Omit every picture, then return each line of the data below exactly.
#### DATA EXTRACT
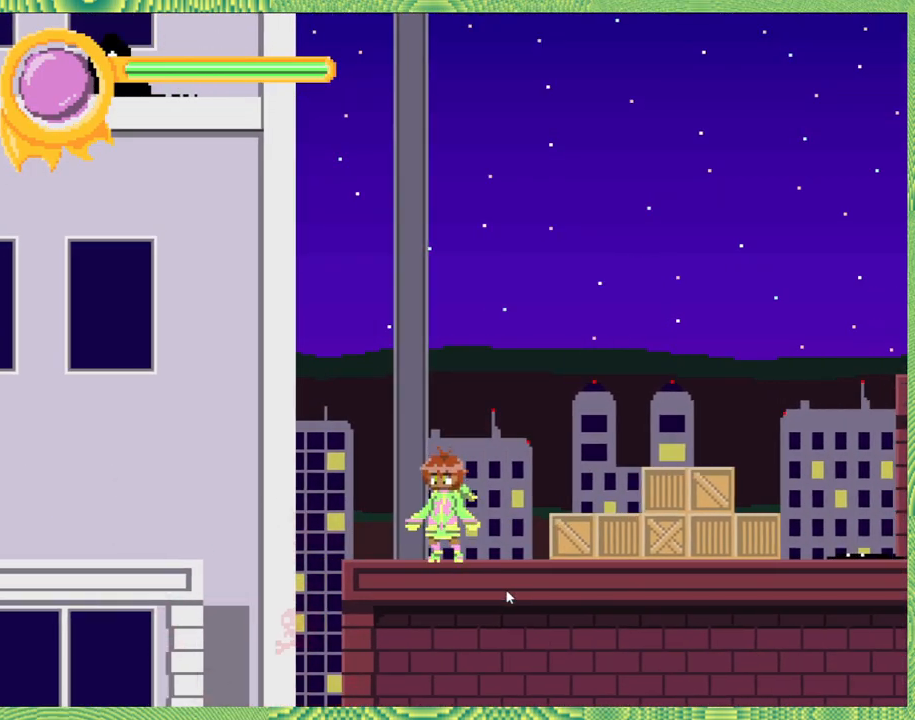
{"buttons": [], "left_stick": "center", "right_stick": "center", "events": []}
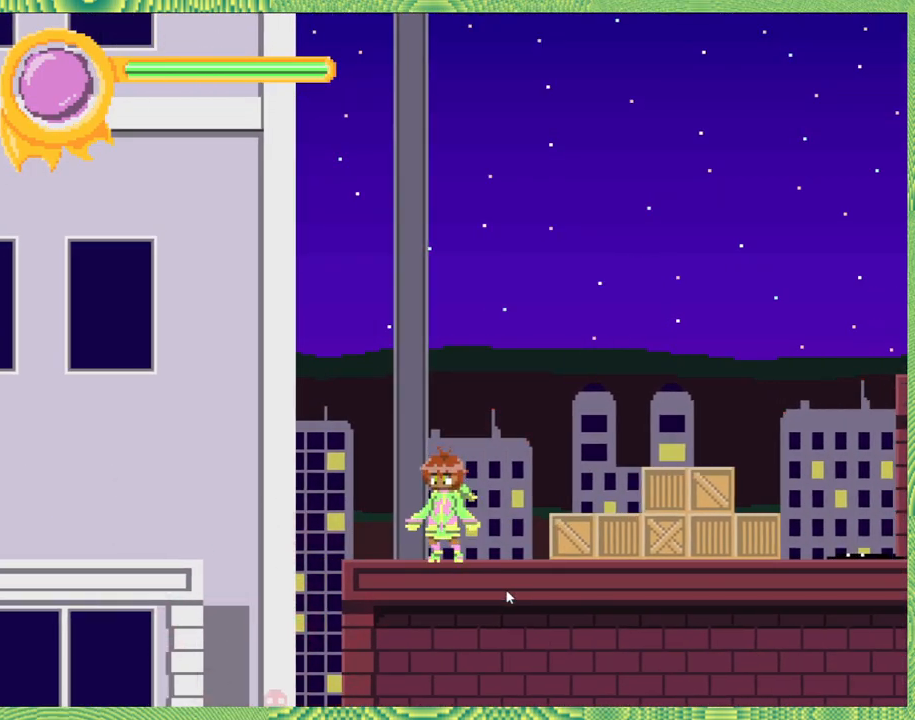
{"buttons": ["DPAD_RIGHT"], "left_stick": "center", "right_stick": "center", "events": [[100, "DPAD_RIGHT", "down"], [200, "B", "down"], [367, "B", "up"]]}
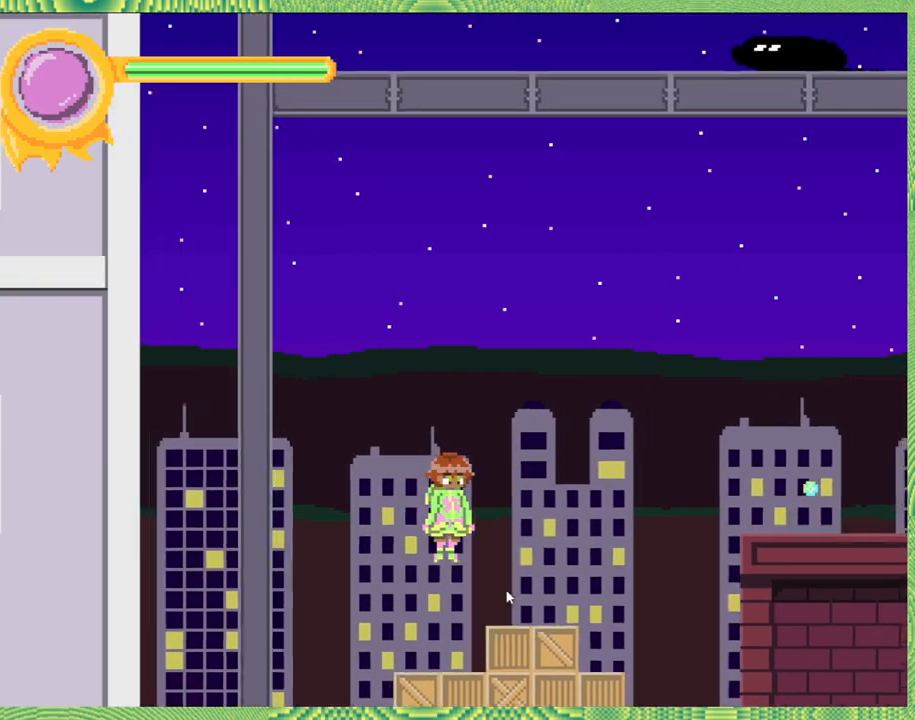
{"buttons": [], "left_stick": "center", "right_stick": "center", "events": [[17, "DPAD_RIGHT", "up"]]}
########
TASK RESPONSE
{"buttons": [], "left_stick": "center", "right_stick": "center", "events": []}
{"buttons": ["DPAD_RIGHT"], "left_stick": "center", "right_stick": "center", "events": [[100, "DPAD_RIGHT", "down"], [200, "B", "down"], [367, "B", "up"]]}
{"buttons": [], "left_stick": "center", "right_stick": "center", "events": [[17, "DPAD_RIGHT", "up"]]}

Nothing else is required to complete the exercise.